Two common iron compounds increase the formation of a known biomarker for cancer, according to a new study of cancer cells from Chalmers University of Technology, Sweden.
The two compounds, ferric citrate and ferric EDTA, are often used in dietary supplements and as a food additive respectively, in worldwide markets including the USA and the EU.
The researchers studied ferric citrate and ferric EDTA, which have both previously been shown to worsen tumour formation in mice with colon cancer.
The science behind this has been little understood until now, and possible effects on human cells were not previously investigated.
The new study, which was in collaboration with the UK Medical Research Council and Cambridge University, looked at the effect of normal supplemental doses of these compounds on two types of cultured human colon cancer cells.
As a comparison, they also measured the effects of ferrous sulphate, another very commonly available iron compound.
While ferrous sulphate had no effect, both ferric citrate and ferric EDTA caused an increase in cellular levels of amphiregulin, a biomarker for cancer.
This was the case even at low doses.
“We can conclude that ferric citrate and ferric EDTA might be carcinogenic”
“We can conclude that ferric citrate and ferric EDTA might be carcinogenic, as they both increase the formation of amphiregulin, a known cancer marker most often associated with long-term cancer with poor prognosis,” says Nathalie Scheers, Assistant Professor at Chalmers University of Technology, and lead writer on the study.
Today there are many different types of iron supplements on the market.
These can be based on at least 20 different iron compounds, and sold under a wide range of brands.
Ferric sulphate is one of the most common, but ferric citrate, which is said to be gentler for the stomach, is also widely available in stores and online.
It is also more easily absorbed by the body through foods such as granary bread, beans and nuts.
But for consumers looking to make an informed choice, it can often be difficult to know what exactly they are buying.
“Many stores and suppliers don’t actually state what kind of iron compound is present – even in pharmacies. Usually it just says ‘iron’ or ‘iron mineral’, which is problematic for consumers,” says Nathalie Scheers.
Iron is also added to some foods, to combat iron deficiency.
Ferric EDTA is approved as a fortifying agent in both the USA and the EU. It is also used in countries such as China, Pakistan, Brazil, Mexico and The Philippines, where it is added to flour and powdered drinks.
Additionally, it is present in certain medicines for children with low iron levels in countries such as the UK and France.
How should consumers or patients relate to these new findings?
With both ferric citrate and ferric EDTA in widespread use, how should consumers or patients relate to these new findings?

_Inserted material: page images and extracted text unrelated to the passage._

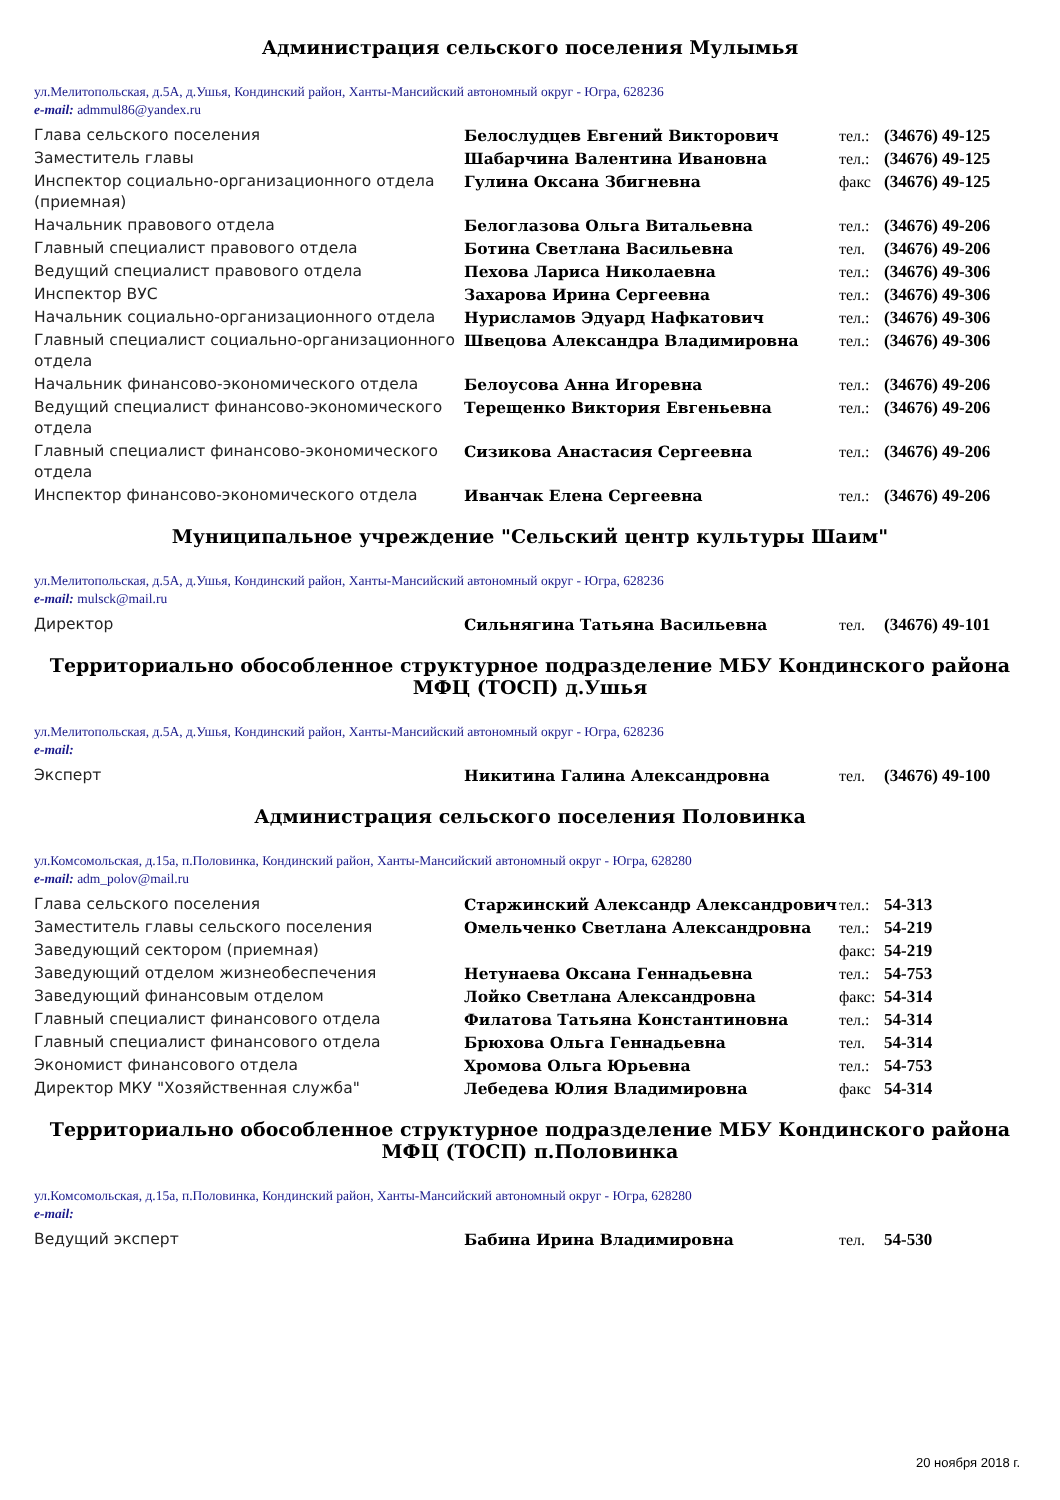Администрация сельского поселения Мулымья
ул.Мелитопольская, д.5А, д.Ушья, Кондинский район, Ханты-Мансийский автономный округ - Югра, 628236
e-mail: admmul86@yandex.ru
| Глава сельского поселения | Белослудцев Евгений Викторович | тел.: | (34676) 49-125 |
| Заместитель главы | Шабарчина Валентина Ивановна | тел.: | (34676) 49-125 |
| Инспектор социально-организационного отдела (приемная) | Гулина Оксана Збигневна | факс | (34676) 49-125 |
| Начальник правового отдела | Белоглазова Ольга Витальевна | тел.: | (34676) 49-206 |
| Главный специалист правового отдела | Ботина Светлана Васильевна | тел. | (34676) 49-206 |
| Ведущий специалист правового отдела | Пехова Лариса Николаевна | тел.: | (34676) 49-306 |
| Инспектор ВУС | Захарова Ирина Сергеевна | тел.: | (34676) 49-306 |
| Начальник социально-организационного отдела | Нурисламов Эдуард Нафкатович | тел.: | (34676) 49-306 |
| Главный специалист социально-организационного отдела | Швецова Александра Владимировна | тел.: | (34676) 49-306 |
| Начальник финансово-экономического отдела | Белоусова Анна Игоревна | тел.: | (34676) 49-206 |
| Ведущий специалист финансово-экономического отдела | Терещенко Виктория Евгеньевна | тел.: | (34676) 49-206 |
| Главный специалист финансово-экономического отдела | Сизикова Анастасия Сергеевна | тел.: | (34676) 49-206 |
| Инспектор финансово-экономического отдела | Иванчак Елена Сергеевна | тел.: | (34676) 49-206 |
Муниципальное учреждение "Сельский центр культуры Шаим"
ул.Мелитопольская, д.5А, д.Ушья, Кондинский район, Ханты-Мансийский автономный округ - Югра, 628236
e-mail: mulsck@mail.ru
| Директор | Сильнягина Татьяна Васильевна | тел. | (34676) 49-101 |
Территориально обособленное структурное подразделение МБУ Кондинского района МФЦ (ТОСП) д.Ушья
ул.Мелитопольская, д.5А, д.Ушья, Кондинский район, Ханты-Мансийский автономный округ - Югра, 628236
e-mail:
| Эксперт | Никитина Галина Александровна | тел. | (34676) 49-100 |
Администрация сельского поселения Половинка
ул.Комсомольская, д.15а, п.Половинка, Кондинский район, Ханты-Мансийский автономный округ - Югра, 628280
e-mail: adm_polov@mail.ru
| Глава сельского поселения | Старжинский Александр Александрович | тел.: | 54-313 |
| Заместитель главы сельского поселения | Омельченко Светлана Александровна | тел.: | 54-219 |
| Заведующий сектором (приемная) | | факс: | 54-219 |
| Заведующий отделом жизнеобеспечения | Нетунаева Оксана Геннадьевна | тел.: | 54-753 |
| Заведующий финансовым отделом | Лойко Светлана Александровна | факс: | 54-314 |
| Главный специалист финансового отдела | Филатова Татьяна Константиновна | тел.: | 54-314 |
| Главный специалист финансового отдела | Брюхова Ольга Геннадьевна | тел. | 54-314 |
| Экономист финансового отдела | Хромова Ольга Юрьевна | тел.: | 54-753 |
| Директор МКУ "Хозяйственная служба" | Лебедева Юлия Владимировна | факс | 54-314 |
Территориально обособленное структурное подразделение МБУ Кондинского района МФЦ (ТОСП) п.Половинка
ул.Комсомольская, д.15а, п.Половинка, Кондинский район, Ханты-Мансийский автономный округ - Югра, 628280
e-mail:
| Ведущий эксперт | Бабина Ирина Владимировна | тел. | 54-530 |
20 ноября 2018 г.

“First, we must bear in mind that the study was done on human cancer cells cultured in the laboratory, since it would be unethical to do it in humans. But, the possible mechanisms and effects observed still call for caution. They must be further investigated,” says Nathalie Scheers. “At the moment, people should still follow recommended medical advice. As a researcher, I cannot recommend anything – that advice needs to come from the authorities. But speaking personally, if I needed an iron supplement, I would try to avoid ferric citrate,” she continues.
Beyond this, she is not willing to comment.

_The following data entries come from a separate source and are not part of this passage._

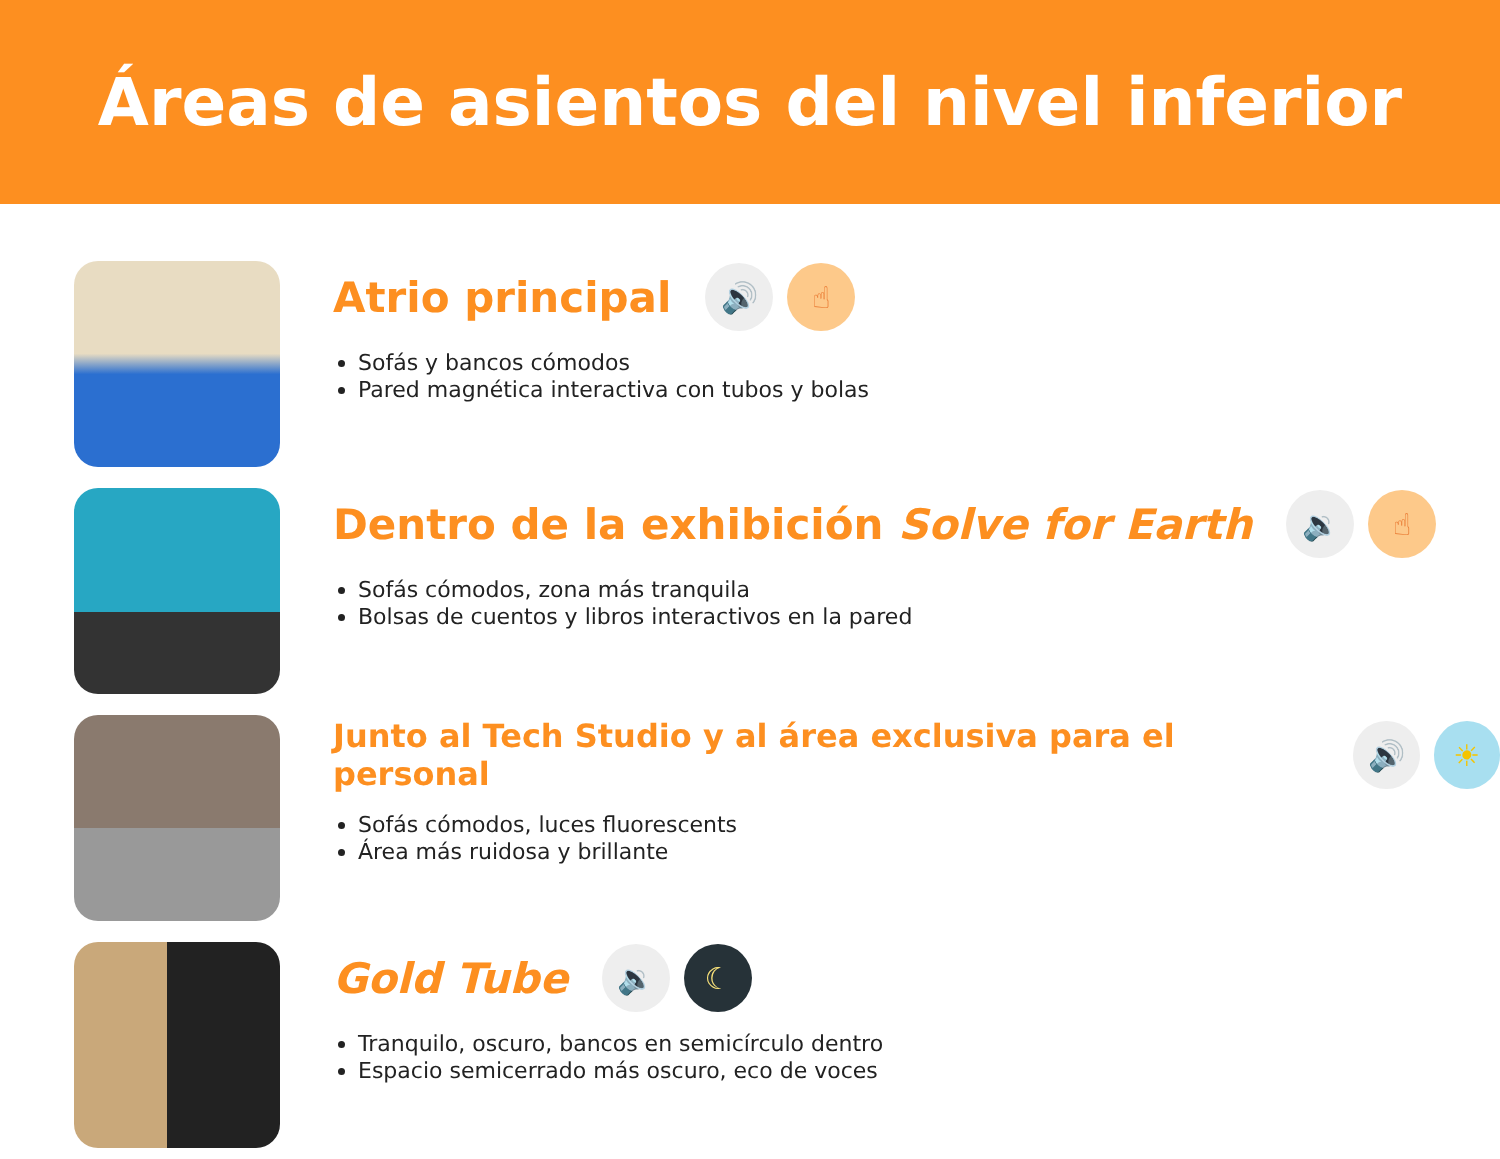Áreas de asientos del nivel inferior
Atrio principal
🔊 ☝
Sofás y bancos cómodos
Pared magnética interactiva con tubos y bolas
Dentro de la exhibición Solve for Earth
🔉 ☝
Sofás cómodos, zona más tranquila
Bolsas de cuentos y libros interactivos en la pared
Junto al Tech Studio y al área exclusiva para el personal
🔊 ☀
Sofás cómodos, luces fluorescents
Área más ruidosa y brillante
Gold Tube
🔉 ☾
Tranquilo, oscuro, bancos en semicírculo dentro
Espacio semicerrado más oscuro, eco de voces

Research in the field has so far been limited, even concerning the more common ferrous sulphate.
The key thing for her is that we begin to differentiate between different forms of iron.

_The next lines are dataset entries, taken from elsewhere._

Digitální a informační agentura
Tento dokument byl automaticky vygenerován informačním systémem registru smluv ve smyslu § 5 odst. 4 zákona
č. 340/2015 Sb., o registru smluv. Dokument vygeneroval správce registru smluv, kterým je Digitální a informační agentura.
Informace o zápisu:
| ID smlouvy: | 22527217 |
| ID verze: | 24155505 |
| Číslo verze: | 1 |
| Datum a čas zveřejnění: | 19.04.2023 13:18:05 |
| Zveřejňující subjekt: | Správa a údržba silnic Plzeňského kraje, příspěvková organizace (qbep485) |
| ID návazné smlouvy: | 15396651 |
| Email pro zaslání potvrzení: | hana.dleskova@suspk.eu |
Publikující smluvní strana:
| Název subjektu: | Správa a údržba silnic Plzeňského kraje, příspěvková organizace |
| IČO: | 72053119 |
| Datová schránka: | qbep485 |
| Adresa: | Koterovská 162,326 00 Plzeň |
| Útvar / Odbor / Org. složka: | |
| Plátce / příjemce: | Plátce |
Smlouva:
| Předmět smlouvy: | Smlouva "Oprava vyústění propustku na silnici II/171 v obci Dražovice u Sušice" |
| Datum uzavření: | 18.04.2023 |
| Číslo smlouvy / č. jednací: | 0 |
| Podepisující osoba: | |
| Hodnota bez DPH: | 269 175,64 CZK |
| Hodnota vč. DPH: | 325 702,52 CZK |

“Most importantly, researchers and authorities need to start to distinguish between this form of iron and that form of iron”
“Most importantly, researchers and authorities need to start to distinguish between this form of iron and that form of iron. We need to consider that different forms can have different biological effects,” she concludes.
Most of the iron that the body needs is obtained through food such as meat, fish, vegetables, fruits and whole grains.
But sometimes this is not enough.
Pregnant women may need additional iron, as well as people who have lost blood or have low haemoglobin levels for other reasons.
In patients with kidney disease, high doses of iron may be needed to bind phosphates into the bloodstream.